O USDA registra que as exportações agrícolas americanas para a China despencaram em 2025. Enquanto isso, a China comprou US$ 55,3 bilhões em produtos agropecuários brasileiros no mesmo ano, equivalente a 32,7% das exportações do agronegócio nacional. O valor cresceu 11% em relação a 2024.
O resultado é uma mudança de dependência. Para o produtor americano, a perda do mercado chinês significa buscar compradores alternativos para grandes volumes de soja, milho e outros produtos. Para o brasileiro, a disputa comercial abriu espaço para ampliar uma relação que já havia se tornado estrutural.

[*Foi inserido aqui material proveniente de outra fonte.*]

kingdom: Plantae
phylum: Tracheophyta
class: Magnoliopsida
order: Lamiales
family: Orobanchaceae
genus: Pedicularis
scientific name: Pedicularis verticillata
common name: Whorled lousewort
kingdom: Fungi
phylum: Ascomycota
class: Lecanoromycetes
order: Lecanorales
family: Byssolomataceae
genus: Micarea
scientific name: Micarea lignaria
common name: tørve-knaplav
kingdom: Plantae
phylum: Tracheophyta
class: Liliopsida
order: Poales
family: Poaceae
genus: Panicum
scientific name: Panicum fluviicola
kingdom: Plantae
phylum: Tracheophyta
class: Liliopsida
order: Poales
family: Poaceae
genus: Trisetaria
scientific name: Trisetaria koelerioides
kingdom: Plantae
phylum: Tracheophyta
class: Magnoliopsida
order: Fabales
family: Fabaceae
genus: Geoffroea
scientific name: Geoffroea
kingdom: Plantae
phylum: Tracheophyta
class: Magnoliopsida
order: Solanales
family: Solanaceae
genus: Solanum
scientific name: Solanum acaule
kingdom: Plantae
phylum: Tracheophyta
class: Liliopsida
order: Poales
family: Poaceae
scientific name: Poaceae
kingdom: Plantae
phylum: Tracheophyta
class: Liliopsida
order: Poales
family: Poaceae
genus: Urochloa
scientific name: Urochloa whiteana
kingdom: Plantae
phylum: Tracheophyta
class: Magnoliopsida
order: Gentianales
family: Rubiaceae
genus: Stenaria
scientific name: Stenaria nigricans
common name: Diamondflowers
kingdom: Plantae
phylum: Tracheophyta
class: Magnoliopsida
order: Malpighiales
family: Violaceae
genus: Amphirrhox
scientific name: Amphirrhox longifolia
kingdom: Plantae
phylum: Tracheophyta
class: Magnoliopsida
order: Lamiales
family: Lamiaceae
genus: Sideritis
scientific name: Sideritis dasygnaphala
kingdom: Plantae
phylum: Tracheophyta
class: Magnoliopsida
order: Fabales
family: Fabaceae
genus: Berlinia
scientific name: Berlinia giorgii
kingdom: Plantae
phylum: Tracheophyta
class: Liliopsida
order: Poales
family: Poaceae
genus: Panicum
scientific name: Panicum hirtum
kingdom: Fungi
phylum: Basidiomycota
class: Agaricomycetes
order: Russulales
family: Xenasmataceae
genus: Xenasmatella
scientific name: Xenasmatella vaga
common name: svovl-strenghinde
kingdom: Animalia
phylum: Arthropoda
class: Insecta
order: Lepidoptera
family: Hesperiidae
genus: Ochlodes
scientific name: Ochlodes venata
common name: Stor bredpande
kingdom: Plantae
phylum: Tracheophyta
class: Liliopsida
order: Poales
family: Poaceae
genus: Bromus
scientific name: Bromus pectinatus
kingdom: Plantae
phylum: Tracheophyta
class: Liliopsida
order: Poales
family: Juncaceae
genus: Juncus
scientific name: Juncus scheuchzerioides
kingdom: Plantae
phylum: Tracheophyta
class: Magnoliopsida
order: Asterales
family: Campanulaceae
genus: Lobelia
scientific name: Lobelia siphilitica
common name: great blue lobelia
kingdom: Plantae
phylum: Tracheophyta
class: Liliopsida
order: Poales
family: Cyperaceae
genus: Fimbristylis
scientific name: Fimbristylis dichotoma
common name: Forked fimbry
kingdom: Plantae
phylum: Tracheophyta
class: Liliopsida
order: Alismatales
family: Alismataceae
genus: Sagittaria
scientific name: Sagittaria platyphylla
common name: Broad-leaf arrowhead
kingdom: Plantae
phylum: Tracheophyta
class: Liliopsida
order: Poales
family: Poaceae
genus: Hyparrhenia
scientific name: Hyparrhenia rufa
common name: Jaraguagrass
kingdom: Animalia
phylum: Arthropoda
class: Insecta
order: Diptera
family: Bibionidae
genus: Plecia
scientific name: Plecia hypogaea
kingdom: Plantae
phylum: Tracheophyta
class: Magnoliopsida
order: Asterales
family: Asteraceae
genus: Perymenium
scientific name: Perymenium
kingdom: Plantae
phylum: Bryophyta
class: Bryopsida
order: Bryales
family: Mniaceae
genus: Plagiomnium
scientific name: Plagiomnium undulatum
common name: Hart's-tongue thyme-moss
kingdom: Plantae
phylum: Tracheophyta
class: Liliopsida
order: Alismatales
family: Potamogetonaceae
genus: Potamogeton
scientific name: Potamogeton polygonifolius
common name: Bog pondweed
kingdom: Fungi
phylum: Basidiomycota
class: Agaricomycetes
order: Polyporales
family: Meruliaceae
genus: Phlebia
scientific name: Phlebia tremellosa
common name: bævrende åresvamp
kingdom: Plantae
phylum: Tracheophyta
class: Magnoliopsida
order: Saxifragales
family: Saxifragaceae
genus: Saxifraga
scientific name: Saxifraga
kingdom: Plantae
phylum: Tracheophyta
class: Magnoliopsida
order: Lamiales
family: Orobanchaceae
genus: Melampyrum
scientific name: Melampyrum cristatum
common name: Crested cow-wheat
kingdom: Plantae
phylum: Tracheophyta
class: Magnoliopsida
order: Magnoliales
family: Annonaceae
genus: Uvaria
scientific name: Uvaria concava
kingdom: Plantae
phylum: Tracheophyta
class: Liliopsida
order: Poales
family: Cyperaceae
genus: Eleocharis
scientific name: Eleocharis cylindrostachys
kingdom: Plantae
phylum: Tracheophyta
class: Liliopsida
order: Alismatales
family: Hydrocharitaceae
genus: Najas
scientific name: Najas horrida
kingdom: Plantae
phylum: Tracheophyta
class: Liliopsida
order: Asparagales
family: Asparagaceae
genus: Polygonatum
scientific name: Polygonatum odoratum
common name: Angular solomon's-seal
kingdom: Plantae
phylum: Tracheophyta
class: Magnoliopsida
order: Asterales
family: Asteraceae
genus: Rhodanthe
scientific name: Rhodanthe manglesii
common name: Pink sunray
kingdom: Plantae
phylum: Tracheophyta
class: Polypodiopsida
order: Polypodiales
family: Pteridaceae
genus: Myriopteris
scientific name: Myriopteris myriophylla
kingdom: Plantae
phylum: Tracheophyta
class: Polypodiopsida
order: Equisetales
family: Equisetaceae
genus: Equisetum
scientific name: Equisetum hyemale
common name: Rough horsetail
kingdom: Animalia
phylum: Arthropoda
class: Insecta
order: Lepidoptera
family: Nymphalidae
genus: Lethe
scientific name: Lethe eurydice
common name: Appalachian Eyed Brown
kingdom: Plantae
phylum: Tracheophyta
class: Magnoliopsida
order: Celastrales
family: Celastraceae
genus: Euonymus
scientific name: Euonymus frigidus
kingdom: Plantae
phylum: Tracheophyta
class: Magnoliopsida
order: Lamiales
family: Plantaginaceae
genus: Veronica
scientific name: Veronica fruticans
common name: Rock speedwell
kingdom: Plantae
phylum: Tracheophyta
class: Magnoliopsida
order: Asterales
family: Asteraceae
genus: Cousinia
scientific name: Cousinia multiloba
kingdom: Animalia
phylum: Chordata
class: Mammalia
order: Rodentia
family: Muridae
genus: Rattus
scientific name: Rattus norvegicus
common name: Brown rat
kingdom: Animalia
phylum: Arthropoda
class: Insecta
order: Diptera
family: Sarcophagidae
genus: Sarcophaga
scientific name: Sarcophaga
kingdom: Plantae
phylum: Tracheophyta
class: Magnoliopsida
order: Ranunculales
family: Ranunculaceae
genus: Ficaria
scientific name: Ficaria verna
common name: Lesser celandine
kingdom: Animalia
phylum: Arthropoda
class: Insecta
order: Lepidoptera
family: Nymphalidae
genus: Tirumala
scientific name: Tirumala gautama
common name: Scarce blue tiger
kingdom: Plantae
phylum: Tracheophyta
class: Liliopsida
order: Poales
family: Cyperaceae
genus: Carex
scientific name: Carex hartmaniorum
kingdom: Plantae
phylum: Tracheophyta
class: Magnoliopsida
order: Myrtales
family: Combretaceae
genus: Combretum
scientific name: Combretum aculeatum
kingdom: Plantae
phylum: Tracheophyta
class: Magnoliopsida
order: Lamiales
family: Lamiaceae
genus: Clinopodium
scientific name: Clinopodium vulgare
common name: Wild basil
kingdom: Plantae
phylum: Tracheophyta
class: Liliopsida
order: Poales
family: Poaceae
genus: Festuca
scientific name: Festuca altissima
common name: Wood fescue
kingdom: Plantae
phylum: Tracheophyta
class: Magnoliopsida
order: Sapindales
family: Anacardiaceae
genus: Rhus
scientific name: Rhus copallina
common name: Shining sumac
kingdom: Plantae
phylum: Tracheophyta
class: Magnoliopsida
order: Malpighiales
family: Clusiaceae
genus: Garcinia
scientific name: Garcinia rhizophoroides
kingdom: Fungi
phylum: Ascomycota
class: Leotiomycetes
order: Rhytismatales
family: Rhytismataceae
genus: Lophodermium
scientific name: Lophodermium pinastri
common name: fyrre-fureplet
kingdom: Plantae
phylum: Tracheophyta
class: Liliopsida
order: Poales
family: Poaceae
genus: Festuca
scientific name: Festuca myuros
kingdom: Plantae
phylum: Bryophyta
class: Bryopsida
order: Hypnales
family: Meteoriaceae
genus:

A vantagem brasileira, contudo, não se resume às exportações para o gigante asiático. O Mapa contabiliza 664 novos mercados abertos para produtos agropecuários brasileiros nos últimos anos. Com mais países comprando do Brasil, o setor ganhou mais opções para vender sua produção quando algum mercado impõe restrições.
O resultado dessa diversificação ficou evidente durante o tarifaço americano e após o registro de influenza aviária no Brasil, quando dezenas de países chegaram a suspender temporariamente as compras. Mesmo assim, o agronegócio brasileiro encerrou 2025 com recorde de exportações.